A review of successive governments’ policies directly or indirectly affecting the attractions of walking as a means of transport would be likely to conclude that there must have been a malign and ingenious spirit masterminding a strategy to make it an unpleasant and unsafe way of getting about in daily life.
One has only to note the doubling of motor traffic over the last 25 years and the considerable increase in the performance of vehicles in terms of their speed and acceleration. The outcome of these apparent manifestations of economic success is that pedestrians are now more vulnerable than they were a generation ago, their relatively low average speed has been lowered still further when road crossing is involved, and they have to exercise more vigilance to reduce the risk of their involvement in what are euphemistically termed ‘accidents’.
The positioning of exhaust pipes at the rear of vehicles can be cited as a particularly effective means of reducing the attractions of walking. Anyone whether in a vehicle or on foot can carry out an observational survey of the current situation by a simple count. It will reveal that the great majority – between 80% and 90% – are located on the left-hand side. As a consequence, the toxic fumes are expelled at low level in the direction most damaging to the health of pedestrians, especially small children, those in pushchairs, and cyclists – not to mention diminishing other qualitative aspects of the local environment. The fumes also remain suspended for some time before settling, thereby increasing the period of exposure to them.

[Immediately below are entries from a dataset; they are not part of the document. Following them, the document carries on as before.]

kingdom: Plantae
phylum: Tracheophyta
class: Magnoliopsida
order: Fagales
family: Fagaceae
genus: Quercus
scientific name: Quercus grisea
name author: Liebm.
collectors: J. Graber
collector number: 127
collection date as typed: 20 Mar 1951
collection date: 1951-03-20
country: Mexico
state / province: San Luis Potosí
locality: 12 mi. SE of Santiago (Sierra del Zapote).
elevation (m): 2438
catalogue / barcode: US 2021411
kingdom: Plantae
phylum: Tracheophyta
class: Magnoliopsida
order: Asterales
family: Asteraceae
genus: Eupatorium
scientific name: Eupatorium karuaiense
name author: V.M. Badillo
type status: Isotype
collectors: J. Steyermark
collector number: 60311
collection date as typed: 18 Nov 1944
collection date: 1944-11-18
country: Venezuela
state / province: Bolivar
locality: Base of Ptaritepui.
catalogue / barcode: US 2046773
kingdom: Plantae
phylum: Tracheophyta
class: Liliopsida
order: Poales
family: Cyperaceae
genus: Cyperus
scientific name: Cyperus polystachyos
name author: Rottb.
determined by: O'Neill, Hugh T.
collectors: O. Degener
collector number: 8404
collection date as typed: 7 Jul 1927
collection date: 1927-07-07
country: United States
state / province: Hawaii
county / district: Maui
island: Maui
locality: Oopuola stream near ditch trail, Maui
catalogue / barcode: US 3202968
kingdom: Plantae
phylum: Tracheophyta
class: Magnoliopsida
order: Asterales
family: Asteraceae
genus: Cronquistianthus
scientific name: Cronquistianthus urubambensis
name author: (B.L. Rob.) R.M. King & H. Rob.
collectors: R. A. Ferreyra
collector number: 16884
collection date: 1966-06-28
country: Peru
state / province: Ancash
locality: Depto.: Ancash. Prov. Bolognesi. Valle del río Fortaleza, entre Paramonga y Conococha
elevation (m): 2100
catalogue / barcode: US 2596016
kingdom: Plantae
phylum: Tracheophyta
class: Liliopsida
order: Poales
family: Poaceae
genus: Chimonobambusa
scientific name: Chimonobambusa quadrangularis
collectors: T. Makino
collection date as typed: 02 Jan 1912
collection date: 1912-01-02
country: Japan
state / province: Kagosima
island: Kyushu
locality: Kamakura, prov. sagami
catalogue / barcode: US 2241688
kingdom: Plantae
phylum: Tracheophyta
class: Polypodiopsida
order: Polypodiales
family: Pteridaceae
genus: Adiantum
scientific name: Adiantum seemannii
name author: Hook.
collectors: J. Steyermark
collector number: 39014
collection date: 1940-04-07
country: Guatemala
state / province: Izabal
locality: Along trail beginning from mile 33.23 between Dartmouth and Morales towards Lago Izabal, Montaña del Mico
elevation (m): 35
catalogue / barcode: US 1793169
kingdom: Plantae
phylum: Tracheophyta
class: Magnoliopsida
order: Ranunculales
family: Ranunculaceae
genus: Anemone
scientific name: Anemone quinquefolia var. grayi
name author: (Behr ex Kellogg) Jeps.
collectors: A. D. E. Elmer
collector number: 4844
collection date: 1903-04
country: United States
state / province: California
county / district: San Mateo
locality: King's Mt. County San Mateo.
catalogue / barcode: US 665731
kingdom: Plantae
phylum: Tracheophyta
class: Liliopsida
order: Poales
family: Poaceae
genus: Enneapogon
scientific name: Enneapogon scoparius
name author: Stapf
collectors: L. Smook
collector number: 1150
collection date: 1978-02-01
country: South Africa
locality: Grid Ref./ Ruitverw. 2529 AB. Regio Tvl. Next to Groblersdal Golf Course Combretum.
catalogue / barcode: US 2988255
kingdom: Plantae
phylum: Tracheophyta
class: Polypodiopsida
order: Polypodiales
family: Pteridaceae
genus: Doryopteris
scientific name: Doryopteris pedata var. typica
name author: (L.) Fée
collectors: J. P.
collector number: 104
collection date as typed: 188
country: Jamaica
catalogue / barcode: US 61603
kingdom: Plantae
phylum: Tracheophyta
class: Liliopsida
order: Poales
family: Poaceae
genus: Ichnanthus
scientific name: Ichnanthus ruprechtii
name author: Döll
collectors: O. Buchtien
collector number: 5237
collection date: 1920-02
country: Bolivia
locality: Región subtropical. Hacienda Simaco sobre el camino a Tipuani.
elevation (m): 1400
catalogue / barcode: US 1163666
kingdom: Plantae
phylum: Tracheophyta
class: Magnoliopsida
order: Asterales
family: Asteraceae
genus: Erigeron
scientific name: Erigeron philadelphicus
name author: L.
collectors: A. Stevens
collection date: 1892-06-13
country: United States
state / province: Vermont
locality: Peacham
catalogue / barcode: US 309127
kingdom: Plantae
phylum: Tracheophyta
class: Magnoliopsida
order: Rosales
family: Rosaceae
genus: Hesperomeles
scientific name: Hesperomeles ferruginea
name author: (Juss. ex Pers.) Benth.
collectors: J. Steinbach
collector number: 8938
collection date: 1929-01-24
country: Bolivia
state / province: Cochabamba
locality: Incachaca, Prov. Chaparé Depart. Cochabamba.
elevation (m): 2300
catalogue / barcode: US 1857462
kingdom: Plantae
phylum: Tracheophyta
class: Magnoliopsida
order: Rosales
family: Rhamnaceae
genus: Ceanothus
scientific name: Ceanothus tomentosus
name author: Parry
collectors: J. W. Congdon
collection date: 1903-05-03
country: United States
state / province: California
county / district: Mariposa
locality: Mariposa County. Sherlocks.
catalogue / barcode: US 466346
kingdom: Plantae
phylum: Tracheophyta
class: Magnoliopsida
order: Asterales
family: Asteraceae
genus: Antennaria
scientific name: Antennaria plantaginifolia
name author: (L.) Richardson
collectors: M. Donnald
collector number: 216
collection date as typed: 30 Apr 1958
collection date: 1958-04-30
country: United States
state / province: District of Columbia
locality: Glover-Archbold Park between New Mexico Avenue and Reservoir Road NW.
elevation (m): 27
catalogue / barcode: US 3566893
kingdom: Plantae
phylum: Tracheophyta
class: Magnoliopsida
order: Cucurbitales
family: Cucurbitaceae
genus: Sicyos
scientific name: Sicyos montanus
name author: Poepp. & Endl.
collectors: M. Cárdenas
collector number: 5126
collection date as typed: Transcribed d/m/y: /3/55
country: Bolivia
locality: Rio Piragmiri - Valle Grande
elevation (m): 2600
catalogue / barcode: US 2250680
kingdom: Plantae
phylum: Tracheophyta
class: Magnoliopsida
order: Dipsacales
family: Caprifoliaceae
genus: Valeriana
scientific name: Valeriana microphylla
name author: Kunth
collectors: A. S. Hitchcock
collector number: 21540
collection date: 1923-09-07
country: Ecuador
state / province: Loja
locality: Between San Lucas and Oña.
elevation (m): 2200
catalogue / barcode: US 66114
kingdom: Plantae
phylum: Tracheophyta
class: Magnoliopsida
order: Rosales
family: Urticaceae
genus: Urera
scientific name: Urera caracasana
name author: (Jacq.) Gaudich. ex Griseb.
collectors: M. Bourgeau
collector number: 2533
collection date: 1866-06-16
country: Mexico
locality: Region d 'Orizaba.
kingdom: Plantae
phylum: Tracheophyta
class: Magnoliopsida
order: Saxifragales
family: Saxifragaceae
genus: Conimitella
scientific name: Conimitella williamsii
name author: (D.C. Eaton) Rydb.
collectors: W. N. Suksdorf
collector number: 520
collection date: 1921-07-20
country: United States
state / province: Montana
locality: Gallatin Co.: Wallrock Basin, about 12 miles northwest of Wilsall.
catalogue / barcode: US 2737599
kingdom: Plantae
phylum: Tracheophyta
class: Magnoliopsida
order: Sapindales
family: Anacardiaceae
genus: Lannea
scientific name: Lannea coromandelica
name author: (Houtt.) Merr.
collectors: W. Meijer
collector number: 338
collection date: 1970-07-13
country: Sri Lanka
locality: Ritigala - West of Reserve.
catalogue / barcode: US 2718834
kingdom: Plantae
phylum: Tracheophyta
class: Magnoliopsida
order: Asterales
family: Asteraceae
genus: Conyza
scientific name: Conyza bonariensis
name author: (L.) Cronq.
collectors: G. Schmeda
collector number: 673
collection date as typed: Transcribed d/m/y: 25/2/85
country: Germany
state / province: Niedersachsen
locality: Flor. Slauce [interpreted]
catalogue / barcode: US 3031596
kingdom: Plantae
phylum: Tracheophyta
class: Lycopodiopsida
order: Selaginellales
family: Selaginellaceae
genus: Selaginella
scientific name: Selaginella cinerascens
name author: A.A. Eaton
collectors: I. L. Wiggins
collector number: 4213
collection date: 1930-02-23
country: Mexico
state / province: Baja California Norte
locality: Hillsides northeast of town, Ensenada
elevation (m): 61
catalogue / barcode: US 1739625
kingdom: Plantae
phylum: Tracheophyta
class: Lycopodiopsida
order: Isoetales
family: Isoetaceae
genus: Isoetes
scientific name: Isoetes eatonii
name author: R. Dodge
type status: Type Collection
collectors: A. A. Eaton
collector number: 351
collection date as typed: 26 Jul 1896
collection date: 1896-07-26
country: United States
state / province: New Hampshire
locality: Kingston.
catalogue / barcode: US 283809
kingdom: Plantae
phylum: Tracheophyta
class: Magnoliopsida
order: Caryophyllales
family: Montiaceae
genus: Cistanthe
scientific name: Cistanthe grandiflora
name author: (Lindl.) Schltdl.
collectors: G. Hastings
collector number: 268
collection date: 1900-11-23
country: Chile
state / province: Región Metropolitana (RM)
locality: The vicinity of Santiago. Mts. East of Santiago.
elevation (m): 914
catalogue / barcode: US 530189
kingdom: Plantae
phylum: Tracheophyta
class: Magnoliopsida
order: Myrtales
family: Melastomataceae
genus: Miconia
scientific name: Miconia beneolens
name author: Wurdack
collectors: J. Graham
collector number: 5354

Two suggestions can be put forward to remedy this unfortunate outcome. First, and obviously, legislation could easily be passed through Parliament requiring manufacturers to fit exhaust pipes on the right-hand side of all new vehicles for the UK market. This should pose no problem for sales in countries in which vehicles are driven on the right: after all, vehicles for use here have their steering wheels on the right side – and for use on the Continent on the left side.
Second, albeit more contentiously, a strong case could be made for legislation requiring exhaust pipes to be fitted at the roof level of vehicles. This would have the advantage of ensuring that the fumes were dispersed more efficiently than releasing them at low level. At the same time, it would alert road users to the immediate toxicity of the air they were breathing and enable them better to avoid inhalation of the fumes. As they would be more visible, the general public would be more aware of this health hazard which in turn could lead to more political pressure for stricter regulations on the composition of the fumes.